Character (WAS: COL49 - Chap 2: San Narciso as a circuit board)
David Morris
fqmorris at gmail.com
Fri May 15 09:18:32 CDT 2009
I agree w/ Malignd.
Pynchon novels are the embodiment of what he calls "wrong" in SL
intro, no matter how much he protests: "begin with a theme, symbol
or other abstract unifying agent, and then try to force characters and
events to conform to it."
This is exactly what he does in all his novels, GR being his finest
example. His saving grace is that he can write amazingly beautiful
prose. His downfall is when he tries to stuff too many themes and
examples into one novel, losing focus, AtD being the most egregious
example.
David Morris
On Thu, May 14, 2009 at 4:16 PM, <malignd at aol.com> wrote:
> He's either putting Hollander on or he's deluded. He's certainly not describing what he writes.
>
> -----Original Message-----
> From: Tore Rye Andersen <torerye at hotmail.com>
>When he disparages "Entropy" in his introduction to Slow Learner, for instance, he writes:
>
> "The story is a fine example of a procedural error beginning writers are always being cautioned against.
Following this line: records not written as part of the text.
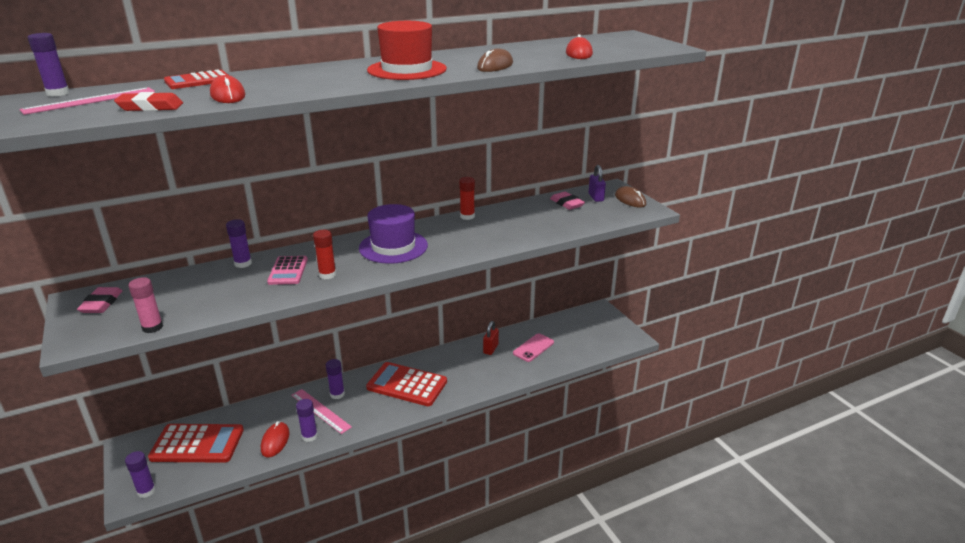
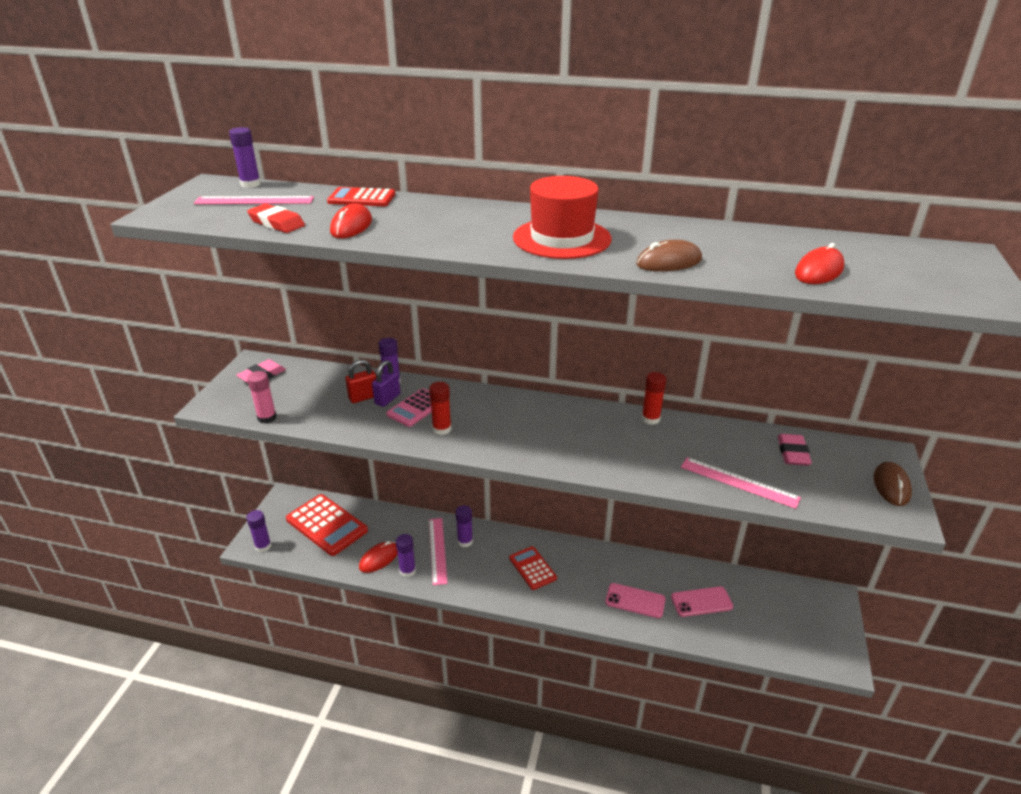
camera: 40 degrees right, 5 degrees up
(393, 247) = (533, 424): purple hat -> none
(407, 385) = (532, 568): red calculator -> red calculator, size x0.59
(490, 349) = (652, 576): red padlock -> red padlock (363, 397)
(494, 368) = (635, 601): none -> pink phone
(556, 227) = (739, 482): none -> pink ruler
(596, 197) = (844, 461): purple padlock -> purple padlock (387, 399)

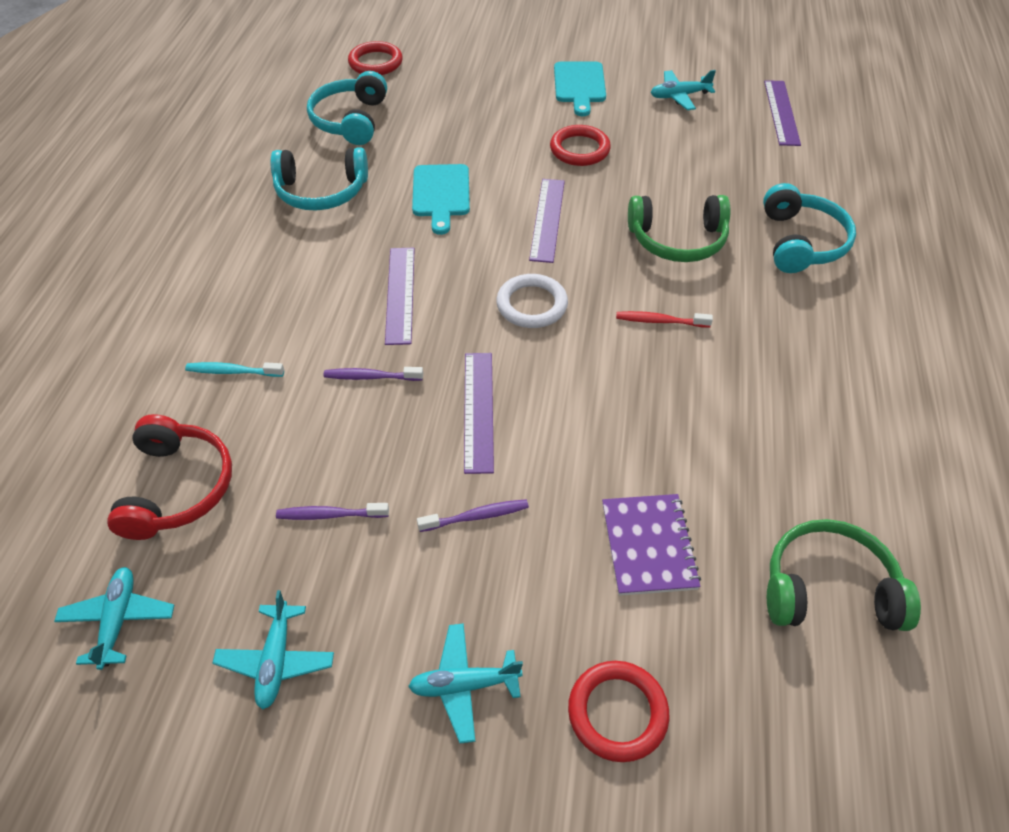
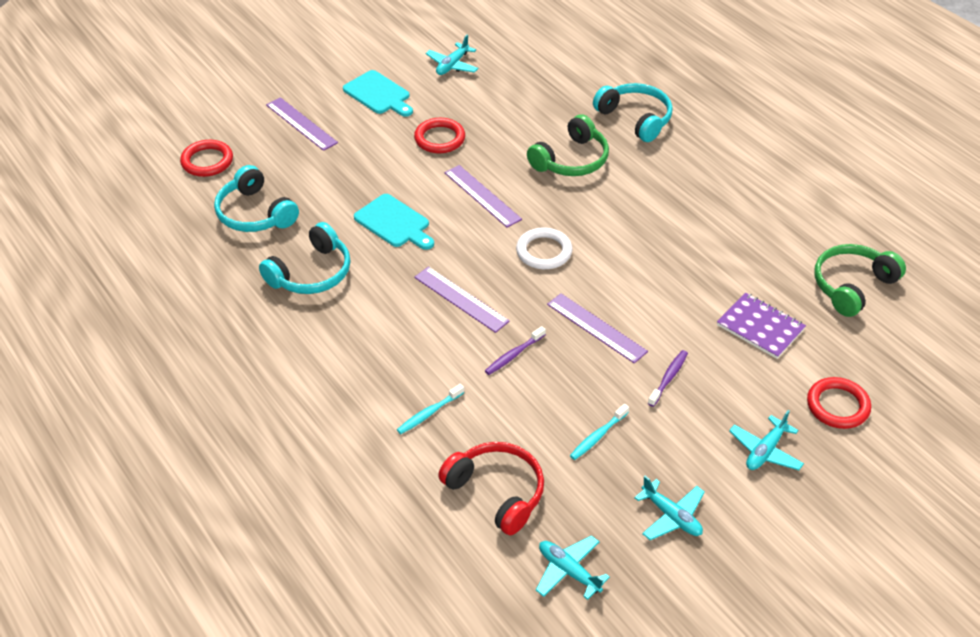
camera: 45 degrees left, 5 degrees down
(330, 515) = (597, 436): purple toothbrush -> turquoise toothbrush
(660, 321) = (622, 213): red toothbrush -> none
(781, 112) = (526, 41): purple ruler -> purple ruler (301, 124)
It is simply wrong to begin with a theme, symbol or other abstract unifying agent, and then try to force characters and events to conform to it."
>
> And this idea is echoed in a letter to Charles Hollander from 1981:
>
> "[...] I don't write "novels of ideas."Plot and character come first, just like with most other folk's stuff, and the heavy thotz and capitalized references and shit are in there to advance action, set scenes, fill in characters and so forth, and the less of it I have to do, the better for me cause I'm lazy."